Für die Stadt Wuppertal haben Sie mit Ihrer Skulptur „Schwung“ die Auszeichnung gestaltet, die seit 2003 jährlich den Preisträgern des Wuppertaler Wirtschaftspreises überreicht wird. Wie kam es dazu?
Der damalige Geschäftsführer lernte mich kennen und besuchte mein Atelier. Dort wurde dann später von einer Jury die Arbeit „Schwung“ für den Wirtschaftspreis ausgesucht.
Haben Sie einen Lieblingsort in Wuppertal, an den Sie sich gerne zurückziehen?
Mein Atelier ist einer meiner Lieblingsorte sowie der Park auf der Rückseite unserer Wohnung, in dem auch einige meiner Arbeiten stehen.
Wo finden Sie Inspiration und neue Ideen für Ihre Arbeit?
In der Natur, im Theater und im Kontakt mit Menschen.
Seit wann arbeiten Sie mit Edelstahl und was ist für Sie der Reiz an diesem Material?
Edelstahl ist für den Innen- und Außenraum geeignet. Das war für mich ein wesentlicher Grund, da ich in zukünftigen Ausstellungen unabhängig sein wollte: Es ist in Form und Oberfläche gestaltbar und beständig.
Was kommt nach der Biennale? Haben Sie bereits neue Projekte oder Ausstellungen geplant?

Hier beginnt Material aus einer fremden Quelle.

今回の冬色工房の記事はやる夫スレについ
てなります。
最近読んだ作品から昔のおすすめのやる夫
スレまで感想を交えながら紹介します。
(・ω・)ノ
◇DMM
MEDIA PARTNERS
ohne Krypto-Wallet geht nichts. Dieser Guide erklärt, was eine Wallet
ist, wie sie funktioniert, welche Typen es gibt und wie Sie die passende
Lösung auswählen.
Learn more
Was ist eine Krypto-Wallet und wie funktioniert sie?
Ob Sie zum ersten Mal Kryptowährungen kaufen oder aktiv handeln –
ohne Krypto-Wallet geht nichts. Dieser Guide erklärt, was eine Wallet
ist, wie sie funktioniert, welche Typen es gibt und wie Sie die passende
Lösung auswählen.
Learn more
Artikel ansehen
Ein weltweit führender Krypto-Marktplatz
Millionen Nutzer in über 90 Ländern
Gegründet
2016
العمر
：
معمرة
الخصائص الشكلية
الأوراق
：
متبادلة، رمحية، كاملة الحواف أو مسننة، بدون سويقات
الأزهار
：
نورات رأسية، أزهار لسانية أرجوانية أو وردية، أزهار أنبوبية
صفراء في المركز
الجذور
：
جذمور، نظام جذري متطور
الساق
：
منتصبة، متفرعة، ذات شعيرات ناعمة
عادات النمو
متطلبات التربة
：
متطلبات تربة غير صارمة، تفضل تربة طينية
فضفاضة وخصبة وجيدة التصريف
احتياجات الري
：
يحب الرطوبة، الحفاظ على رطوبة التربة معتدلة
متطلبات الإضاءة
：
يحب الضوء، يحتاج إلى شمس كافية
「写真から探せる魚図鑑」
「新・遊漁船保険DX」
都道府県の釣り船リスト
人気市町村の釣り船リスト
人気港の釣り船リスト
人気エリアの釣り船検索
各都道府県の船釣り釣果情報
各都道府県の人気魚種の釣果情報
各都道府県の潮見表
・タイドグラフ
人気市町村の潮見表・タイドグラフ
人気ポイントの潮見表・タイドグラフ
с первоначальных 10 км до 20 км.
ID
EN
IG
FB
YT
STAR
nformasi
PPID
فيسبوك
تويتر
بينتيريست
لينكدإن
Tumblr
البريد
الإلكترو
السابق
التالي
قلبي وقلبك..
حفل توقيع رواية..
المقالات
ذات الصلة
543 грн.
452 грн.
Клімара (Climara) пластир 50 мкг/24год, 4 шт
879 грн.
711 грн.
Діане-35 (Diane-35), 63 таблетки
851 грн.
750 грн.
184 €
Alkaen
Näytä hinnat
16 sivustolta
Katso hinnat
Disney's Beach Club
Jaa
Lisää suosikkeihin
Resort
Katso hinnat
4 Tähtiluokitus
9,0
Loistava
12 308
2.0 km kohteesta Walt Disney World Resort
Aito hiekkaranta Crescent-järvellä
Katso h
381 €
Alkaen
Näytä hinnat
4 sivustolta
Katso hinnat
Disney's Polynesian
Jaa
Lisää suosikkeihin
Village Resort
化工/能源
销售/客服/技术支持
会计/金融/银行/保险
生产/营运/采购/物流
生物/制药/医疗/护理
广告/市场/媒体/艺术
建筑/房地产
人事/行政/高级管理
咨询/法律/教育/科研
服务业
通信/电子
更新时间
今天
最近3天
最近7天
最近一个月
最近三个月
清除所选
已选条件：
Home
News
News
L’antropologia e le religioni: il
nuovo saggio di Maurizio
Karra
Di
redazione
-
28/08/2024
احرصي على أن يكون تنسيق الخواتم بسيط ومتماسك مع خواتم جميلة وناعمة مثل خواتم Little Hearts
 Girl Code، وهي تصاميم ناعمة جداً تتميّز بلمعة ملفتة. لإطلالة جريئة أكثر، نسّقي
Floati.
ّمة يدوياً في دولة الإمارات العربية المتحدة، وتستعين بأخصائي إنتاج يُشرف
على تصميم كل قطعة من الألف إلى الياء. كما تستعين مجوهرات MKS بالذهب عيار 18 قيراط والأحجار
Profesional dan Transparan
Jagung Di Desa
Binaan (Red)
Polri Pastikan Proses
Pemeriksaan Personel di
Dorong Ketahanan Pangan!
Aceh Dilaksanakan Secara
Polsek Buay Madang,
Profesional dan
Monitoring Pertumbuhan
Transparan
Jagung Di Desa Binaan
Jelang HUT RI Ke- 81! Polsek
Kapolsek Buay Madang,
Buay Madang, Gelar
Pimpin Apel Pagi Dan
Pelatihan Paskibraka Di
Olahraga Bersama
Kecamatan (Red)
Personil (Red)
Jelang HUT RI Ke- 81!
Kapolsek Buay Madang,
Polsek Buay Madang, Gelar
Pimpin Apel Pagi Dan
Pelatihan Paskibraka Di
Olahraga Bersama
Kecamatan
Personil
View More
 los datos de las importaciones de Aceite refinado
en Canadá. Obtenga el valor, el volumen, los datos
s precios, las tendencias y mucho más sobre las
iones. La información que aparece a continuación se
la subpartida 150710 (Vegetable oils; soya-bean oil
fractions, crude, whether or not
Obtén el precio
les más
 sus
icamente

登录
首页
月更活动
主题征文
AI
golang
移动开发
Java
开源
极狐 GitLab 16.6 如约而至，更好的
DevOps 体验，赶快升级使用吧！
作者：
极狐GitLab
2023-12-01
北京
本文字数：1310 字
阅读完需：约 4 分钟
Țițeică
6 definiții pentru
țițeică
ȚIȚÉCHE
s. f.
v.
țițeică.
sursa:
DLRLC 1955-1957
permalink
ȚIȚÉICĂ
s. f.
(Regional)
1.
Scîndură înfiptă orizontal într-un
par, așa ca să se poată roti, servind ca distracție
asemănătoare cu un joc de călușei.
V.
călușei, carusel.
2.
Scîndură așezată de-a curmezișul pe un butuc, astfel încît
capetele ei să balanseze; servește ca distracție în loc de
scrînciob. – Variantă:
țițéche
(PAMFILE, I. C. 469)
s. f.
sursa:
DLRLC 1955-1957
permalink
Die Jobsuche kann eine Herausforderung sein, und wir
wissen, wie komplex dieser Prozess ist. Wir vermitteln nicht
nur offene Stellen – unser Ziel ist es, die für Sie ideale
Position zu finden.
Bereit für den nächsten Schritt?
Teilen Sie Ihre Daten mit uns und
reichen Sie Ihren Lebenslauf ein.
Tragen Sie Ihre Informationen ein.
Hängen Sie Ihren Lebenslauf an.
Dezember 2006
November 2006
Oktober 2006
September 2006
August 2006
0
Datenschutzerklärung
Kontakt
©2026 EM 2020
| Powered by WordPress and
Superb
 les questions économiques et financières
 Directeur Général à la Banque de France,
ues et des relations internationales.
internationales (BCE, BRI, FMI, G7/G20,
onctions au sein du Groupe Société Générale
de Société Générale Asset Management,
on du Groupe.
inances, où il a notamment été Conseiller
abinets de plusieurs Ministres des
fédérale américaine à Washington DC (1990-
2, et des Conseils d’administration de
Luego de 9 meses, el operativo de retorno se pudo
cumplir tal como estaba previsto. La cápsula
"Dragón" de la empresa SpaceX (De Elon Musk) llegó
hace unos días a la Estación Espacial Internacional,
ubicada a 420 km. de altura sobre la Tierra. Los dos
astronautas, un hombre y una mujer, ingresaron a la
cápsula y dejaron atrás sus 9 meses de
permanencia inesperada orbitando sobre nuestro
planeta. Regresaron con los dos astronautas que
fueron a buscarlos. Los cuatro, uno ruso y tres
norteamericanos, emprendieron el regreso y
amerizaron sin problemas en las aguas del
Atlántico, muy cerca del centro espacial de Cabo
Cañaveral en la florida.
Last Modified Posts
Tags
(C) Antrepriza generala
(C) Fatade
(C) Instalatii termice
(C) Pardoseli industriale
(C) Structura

In Europa gibt es zahlreiche Orte, an denen meine Skulpturen im öffentlichen Raum präsentiert werden können. Wir sind im Gespräch mit Veranstaltern für 2025 bis 2027.
Welche Tipps oder Ratschläge würden Sie einer angehenden Bildhauerin mit auf den Weg geben?
Entwickle einen langen Atem und lass dir Zeit, dich und deine Kunst zu entfalten. Entscheidend ist, überzeugend in seiner Arbeit zu sein.